While not quite an “orchestra” RMP Brass and Percussion complement the keyboards and bind the whole sound together, with trumpets, drums and other inevitably Christmassy sounding Instruments heard to greatest advantage in the fanfares. Special mention must also be made of another prominent soloist, harpist Jacinta Dennett whose repertoire included at least one effect new to me, involving articulating the melody in the right hand while the left played a series of arpeggios as accompaniment.

The classical guitarist Ziggy Johnston, a fine musician in his own right, mainly had the task of accompanying the soloist Max Riebl, the uncontested star of this year’s concert. His many appearances on the night included leading the choirs in Frisina’s Magnificat, to (nearer the end) the well-loved Stille Nacht and soon after, the final triumph of Adolphe Adams’ O Holy Night, which ended his, well, stellar contribution to this magnificent concert. Riebl’s s voice is a counter tenor, still it seems a relatively unfamiliar concept outside of medieval masses and the like. But there was universal acceptance of the sound once the “shock of the new” subsided. Reibl’s voice was strong and clear, with confidence in the highest of notes and great warmth throughout.

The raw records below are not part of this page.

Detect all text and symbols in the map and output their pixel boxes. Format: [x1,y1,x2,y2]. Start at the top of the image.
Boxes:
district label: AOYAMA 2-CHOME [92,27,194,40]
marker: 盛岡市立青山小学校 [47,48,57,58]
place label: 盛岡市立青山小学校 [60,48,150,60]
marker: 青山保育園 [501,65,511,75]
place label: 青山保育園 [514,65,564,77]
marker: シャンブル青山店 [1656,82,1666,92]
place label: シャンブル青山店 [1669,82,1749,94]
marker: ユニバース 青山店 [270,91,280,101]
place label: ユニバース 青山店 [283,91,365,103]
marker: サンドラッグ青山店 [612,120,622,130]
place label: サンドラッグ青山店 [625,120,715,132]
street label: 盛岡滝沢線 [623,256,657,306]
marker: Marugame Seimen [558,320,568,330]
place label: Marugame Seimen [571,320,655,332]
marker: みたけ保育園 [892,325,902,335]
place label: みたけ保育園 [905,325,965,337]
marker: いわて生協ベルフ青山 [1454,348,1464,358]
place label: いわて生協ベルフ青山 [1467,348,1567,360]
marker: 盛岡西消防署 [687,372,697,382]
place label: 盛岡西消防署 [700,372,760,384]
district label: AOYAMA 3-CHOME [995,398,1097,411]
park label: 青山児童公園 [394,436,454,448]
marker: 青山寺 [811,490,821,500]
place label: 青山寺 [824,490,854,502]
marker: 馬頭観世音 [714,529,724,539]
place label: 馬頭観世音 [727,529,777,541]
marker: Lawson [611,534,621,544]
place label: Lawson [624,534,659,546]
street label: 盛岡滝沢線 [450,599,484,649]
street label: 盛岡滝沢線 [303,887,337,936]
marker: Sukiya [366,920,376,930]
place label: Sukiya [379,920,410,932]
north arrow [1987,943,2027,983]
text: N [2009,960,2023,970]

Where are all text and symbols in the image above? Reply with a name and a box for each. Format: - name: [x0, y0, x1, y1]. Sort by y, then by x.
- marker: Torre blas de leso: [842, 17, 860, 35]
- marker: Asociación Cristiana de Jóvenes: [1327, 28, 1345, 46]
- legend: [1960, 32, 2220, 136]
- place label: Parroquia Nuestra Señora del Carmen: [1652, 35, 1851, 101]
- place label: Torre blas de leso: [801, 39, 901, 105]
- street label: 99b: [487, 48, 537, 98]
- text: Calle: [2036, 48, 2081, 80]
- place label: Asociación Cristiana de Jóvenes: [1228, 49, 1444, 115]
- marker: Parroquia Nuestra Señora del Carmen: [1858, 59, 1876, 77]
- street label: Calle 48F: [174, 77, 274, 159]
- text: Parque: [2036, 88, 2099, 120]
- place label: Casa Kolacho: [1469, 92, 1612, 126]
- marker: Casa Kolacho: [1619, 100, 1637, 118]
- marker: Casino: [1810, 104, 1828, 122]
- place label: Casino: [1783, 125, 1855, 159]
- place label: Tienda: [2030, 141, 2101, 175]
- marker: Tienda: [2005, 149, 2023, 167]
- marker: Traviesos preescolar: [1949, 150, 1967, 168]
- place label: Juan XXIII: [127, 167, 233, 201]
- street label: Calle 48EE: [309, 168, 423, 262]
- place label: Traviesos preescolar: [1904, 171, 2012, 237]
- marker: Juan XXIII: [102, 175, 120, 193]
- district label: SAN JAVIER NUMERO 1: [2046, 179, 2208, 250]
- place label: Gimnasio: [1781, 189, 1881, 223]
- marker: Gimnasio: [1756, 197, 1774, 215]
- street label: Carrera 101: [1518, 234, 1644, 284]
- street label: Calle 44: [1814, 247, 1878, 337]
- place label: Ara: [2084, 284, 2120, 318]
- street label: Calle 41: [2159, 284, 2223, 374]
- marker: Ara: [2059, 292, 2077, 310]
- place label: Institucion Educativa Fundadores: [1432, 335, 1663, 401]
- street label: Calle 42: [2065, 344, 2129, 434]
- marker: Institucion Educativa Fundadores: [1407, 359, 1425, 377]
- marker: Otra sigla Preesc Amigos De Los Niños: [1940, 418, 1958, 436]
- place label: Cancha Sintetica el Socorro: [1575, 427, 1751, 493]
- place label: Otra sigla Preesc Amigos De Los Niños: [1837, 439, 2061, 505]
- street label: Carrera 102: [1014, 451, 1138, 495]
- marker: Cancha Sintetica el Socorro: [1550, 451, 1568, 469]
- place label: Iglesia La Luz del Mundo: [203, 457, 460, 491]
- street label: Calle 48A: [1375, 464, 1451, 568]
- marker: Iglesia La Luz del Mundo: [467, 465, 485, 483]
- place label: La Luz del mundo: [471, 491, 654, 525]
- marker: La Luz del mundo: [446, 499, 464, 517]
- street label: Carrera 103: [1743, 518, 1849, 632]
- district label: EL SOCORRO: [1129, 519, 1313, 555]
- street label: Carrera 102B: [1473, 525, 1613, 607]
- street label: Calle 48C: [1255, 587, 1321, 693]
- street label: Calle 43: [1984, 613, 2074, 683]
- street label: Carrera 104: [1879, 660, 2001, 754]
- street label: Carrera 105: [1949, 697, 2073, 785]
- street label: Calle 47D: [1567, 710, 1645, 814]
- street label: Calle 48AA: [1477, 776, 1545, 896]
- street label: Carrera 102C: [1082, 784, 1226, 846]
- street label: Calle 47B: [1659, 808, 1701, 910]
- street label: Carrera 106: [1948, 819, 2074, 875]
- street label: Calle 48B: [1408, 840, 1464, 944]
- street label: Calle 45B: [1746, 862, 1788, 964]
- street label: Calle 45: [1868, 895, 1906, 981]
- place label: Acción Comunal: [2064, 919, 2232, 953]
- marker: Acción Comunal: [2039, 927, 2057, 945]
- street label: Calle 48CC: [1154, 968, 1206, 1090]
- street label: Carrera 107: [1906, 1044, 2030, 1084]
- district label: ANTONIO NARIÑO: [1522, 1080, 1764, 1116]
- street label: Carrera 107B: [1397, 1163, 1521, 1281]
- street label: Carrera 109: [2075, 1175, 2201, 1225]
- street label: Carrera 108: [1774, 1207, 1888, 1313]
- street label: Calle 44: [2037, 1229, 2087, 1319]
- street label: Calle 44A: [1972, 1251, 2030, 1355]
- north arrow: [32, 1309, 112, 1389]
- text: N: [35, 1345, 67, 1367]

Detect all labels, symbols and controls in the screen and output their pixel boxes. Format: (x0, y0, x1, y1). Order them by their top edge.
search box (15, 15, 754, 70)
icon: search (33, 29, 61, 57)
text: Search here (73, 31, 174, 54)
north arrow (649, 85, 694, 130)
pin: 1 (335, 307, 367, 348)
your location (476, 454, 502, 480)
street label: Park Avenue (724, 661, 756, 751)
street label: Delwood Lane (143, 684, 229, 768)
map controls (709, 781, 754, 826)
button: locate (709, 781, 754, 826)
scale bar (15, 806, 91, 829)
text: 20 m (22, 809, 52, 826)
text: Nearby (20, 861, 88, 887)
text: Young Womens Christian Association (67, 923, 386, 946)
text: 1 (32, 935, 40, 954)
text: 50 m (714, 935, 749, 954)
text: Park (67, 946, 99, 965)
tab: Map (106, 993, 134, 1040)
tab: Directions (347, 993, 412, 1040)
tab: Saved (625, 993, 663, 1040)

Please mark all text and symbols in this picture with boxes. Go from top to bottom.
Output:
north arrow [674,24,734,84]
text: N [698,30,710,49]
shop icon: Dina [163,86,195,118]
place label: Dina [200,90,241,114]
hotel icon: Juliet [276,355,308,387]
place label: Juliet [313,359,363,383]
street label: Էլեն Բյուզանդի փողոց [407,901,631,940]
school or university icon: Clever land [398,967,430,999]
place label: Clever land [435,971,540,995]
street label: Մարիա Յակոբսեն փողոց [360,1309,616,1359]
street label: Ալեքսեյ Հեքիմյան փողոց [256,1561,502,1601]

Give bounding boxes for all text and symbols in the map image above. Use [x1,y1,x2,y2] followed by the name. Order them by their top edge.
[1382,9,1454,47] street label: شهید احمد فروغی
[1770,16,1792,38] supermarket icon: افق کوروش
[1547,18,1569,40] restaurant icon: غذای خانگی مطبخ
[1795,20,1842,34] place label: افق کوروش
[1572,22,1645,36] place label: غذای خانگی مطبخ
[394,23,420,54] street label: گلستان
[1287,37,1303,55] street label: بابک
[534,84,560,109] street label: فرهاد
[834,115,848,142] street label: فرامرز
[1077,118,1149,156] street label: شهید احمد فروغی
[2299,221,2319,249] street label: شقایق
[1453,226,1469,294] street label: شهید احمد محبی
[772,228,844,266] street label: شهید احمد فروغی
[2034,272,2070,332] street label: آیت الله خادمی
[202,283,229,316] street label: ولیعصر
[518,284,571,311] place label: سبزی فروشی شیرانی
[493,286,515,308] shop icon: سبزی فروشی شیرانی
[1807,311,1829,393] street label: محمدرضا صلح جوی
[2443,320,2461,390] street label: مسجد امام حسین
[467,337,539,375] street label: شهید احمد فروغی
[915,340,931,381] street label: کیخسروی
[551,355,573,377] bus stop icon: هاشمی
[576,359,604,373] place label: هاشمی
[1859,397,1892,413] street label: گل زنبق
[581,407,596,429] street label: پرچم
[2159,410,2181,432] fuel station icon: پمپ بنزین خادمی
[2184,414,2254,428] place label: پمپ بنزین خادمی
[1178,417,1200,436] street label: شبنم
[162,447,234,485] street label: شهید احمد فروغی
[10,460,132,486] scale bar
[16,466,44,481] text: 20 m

(Those in the know whispered that Max Riebl was the recent winner of this year’s Herald Sun Aria, just one of the arenas in which the young singer is making his name.)

But there was so much more to admire. First, following the winning formula of previous years, and after an opening fanfare, the audience was invited to sing Once in Royal David City, the children’s choir arriving in procession to swell the sound. As well as contributing a fresh treble sound, the ACC was to show a pleasing familiarity with the works of John Rutter as well as carols both old and new. Many more were to follow.

Carols services often tread a difficult path between traditionalists and those who scorn what can seem outdated or irrelevant generally because of the northern hemisphere orientation. So it is pleasing that the RMP Includes such contrasting Australian contributions as Calvin Bowman’s Noel and the William James Christmas carols (in this case The North Wind). The choice of material is interesting enough for its variety, but of greater importance is the quality of sound that Wailes unfailingly draws from his choirs, from the bell-like sopranos to the solid bass line in support of the whole group.

There is so much more that could be written, but I will end – as the concert did – with the “triple treat” that brought it to a close: Beethoven’s Fanfare of the Angels led the entire cathedral into a rousing performance of Hark the Herald Angels Sing, and then as we were leaving the cathedral its pipe organ thundered out a Toccato by Widor, the walls seeming to shake with the sound.

My only regret is having to wait a year to hear such a concert again. I have heard many wonderful concerts this year, including several Christmas concerts reviewed in the past week. But I have to to congratulate Andrew and musicians all, because now it’s beginning to sound a lot like Christmas.